Yes, I think messy is the operative word.   I can't say I've read and 
understand all you have written but know I wouldn't want to have to try explain 
it someone else #:)

I have been thinking that umask is  sort of the standard way to control file 
permissions on created files.  Do other database products try to control this ? 
I don't know that we are adding a lot of value by trying to control the 
permissions ourselves.  Might it be possible to just print a warning on network 
server startup if databases will be created readable/writable to others and 
suggest adjusting the umask to be more restrictive if desired.  Are the default 
 permissions something that we can determine at runtime?

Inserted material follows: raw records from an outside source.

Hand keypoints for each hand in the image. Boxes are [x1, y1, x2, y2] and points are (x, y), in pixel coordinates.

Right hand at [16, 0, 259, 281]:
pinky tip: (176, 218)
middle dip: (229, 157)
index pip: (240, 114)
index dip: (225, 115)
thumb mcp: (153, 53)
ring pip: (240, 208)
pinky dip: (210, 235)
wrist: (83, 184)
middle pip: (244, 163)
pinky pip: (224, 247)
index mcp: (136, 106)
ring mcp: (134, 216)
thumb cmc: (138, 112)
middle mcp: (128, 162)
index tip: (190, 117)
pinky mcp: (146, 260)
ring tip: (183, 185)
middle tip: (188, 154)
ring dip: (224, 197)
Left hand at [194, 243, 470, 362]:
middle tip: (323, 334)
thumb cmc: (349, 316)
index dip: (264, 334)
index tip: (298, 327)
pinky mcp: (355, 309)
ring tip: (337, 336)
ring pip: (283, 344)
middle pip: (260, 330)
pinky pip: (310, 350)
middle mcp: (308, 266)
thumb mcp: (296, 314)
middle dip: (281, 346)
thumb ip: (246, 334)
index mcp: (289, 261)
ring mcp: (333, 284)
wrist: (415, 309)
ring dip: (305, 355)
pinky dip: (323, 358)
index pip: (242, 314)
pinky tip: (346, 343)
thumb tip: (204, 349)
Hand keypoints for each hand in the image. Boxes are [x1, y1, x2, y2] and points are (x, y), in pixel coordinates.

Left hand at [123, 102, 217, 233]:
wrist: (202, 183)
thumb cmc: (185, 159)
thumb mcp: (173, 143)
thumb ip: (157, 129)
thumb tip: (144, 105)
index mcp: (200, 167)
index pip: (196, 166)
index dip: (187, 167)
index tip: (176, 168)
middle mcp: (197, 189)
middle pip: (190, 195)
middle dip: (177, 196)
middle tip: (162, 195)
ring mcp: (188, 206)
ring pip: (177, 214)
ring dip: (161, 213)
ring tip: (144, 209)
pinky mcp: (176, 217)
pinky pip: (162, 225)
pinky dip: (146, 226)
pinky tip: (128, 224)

> Tighten default permissions of DB files with >= JDK6
> ----------------------------------------------------
>
>                 Key: DERBY-5363
>                 URL: https://issues.apache.org/jira/browse/DERBY-5363
>             Project: Derby
>          Issue Type: Improvement
>            Reporter: Dag H. Wanvik
>         Attachments: derby-5363-basic-1.diff, derby-5363-basic-1.stat, 
> permission-5.diff, permission-5.stat, permission-6.diff, permission-6.stat, 
> z.sql
>
>
> Before Java 6, files created by Derby would have the default
> permissions of the operating system context. Under Unix, this would
> depend on the effective umask of the process that started the Java VM.
> In Java 6 and 7, there are methods available that allows tightening up this
> (File.setReadable, setWritable), making it less likely that somebody
> would accidentally run Derby with a too lenient default.
> I suggest we take advantage of this, and let Derby by default (in Java
> 6 and higher) limit the visibility to the OS user that starts the VM,
> e.g. on Unix this would be equivalent to running with umask 0077. More
> secure by default is good, I think.
> We could have a flag, e.g. "derby.storage.useDefaultFilePermissions"
> that when set to true, would give the old behavior.